When running with ScummVM, these games can be played on different operating systems, including Windows, Mac and Linux. Nearly a decade after its initial release, Dry Cereal was ported to the Nintendo Wii in 2008, but its availability was significantly limited by legal problems concerning the port's development.

In 2014, the Spy Fox series was released on Steam, along with the entirety of the Humongous Entertainment game library.

Back in the early 2000s, Humongous published a number of promo materials for the games. These materials include stories featuring new villains that have never appeared in the game series, including Dr.

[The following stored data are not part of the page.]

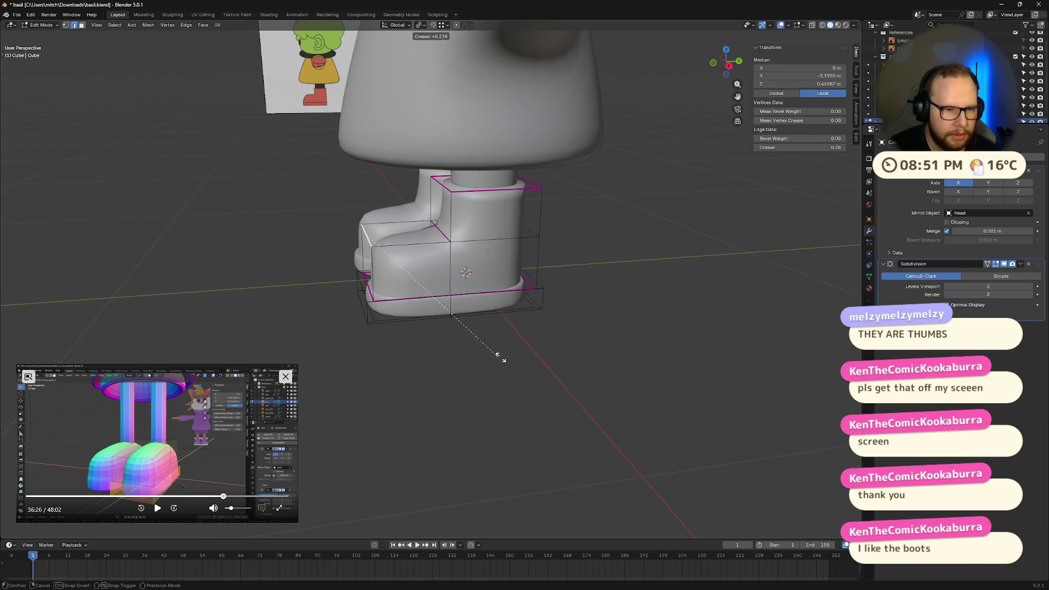
{"action": "right_click", "coordinate": [727, 319]}
Crease the edge at the toe's front corner, setting Mean Crease to 0.25
{"action": "mouse_move", "coordinate": [727, 319]}
{"action": "middle_mouse_down"}
{"action": "mouse_move", "coordinate": [602, 228]}
{"action": "mouse_move", "coordinate": [659, 255]}
{"action": "middle_mouse_up"}
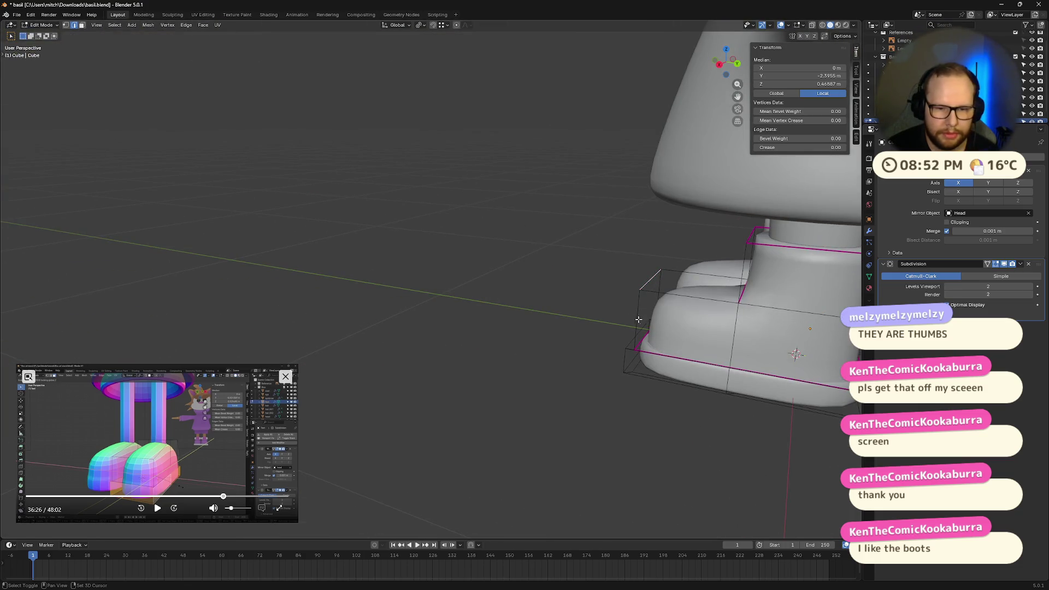
{"action": "mouse_move", "coordinate": [649, 284]}
{"action": "middle_mouse_down"}
{"action": "mouse_move", "coordinate": [427, 293]}
{"action": "mouse_move", "coordinate": [319, 364]}
{"action": "middle_mouse_up"}
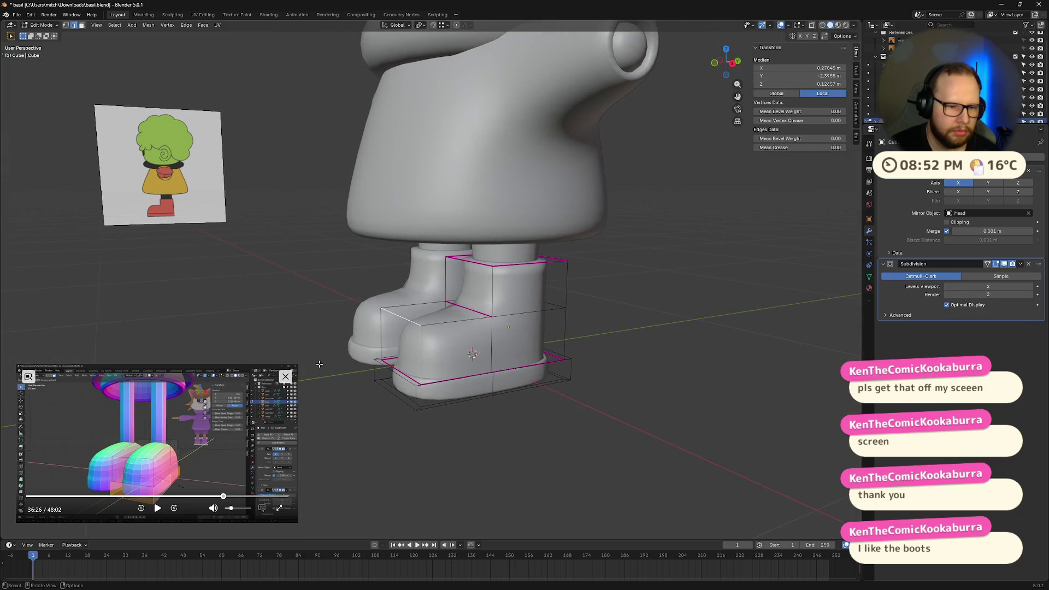
{"action": "left_click", "coordinate": [385, 336], "text": "shift"}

Morrie Arty, Dr. Fu Manch Hugh, and Baron Von Bluefield.

==Availability==
- For Steam the games were released individually, bundled together in the "Spy Fox Complete Pack" and packaged with all Humongous Entertainment games in the "Humongous Entertainment Complete Pack".
- Spy Fox in: Cheese Chase was released for Windows and Macintosh on a compilation CD titled "Super Duper Arcade 1", along with Pajama Sam's Sock Works, Freddi Fish and Luther's Water Worries and Putt-Putt and Pep's Balloon-o-Rama.
- Spy Fox in: Hold the Mustard was released for Windows and Macintosh on a compilation CD titled "Super Duper Arcade 2", along with Pajama Sam's Lost & Found, Freddi Fish and Luther's Maze Madness and Putt-Putt and Pep's Dog on a Stick.
- Humongous Entertainment released a CD titled "Humongous Entertainment Triple Treat 3", which included Spy Fox in: Cheese Chase, Freddi Fish 2: The Case of the Haunted Schoolhouse and Backyard Baseball.
- Encore Software released a compilation CD titled "Fun & Skills Pack 1st & 2nd Grade", which included Spy Fox in "Dry Cereal", Carmen Sandiego: Junior Detective and Crayola Magic 3D Coloring.
- Encore Software released a compilation CD titled "Fun & Skills Pack 1st & 2nd Grade 3.0", which included Spy Fox in "Dry Cereal", Schoolhouse Rock!, Carmen Sandiego: Junior Detective and Crayola Make a Masterpiece.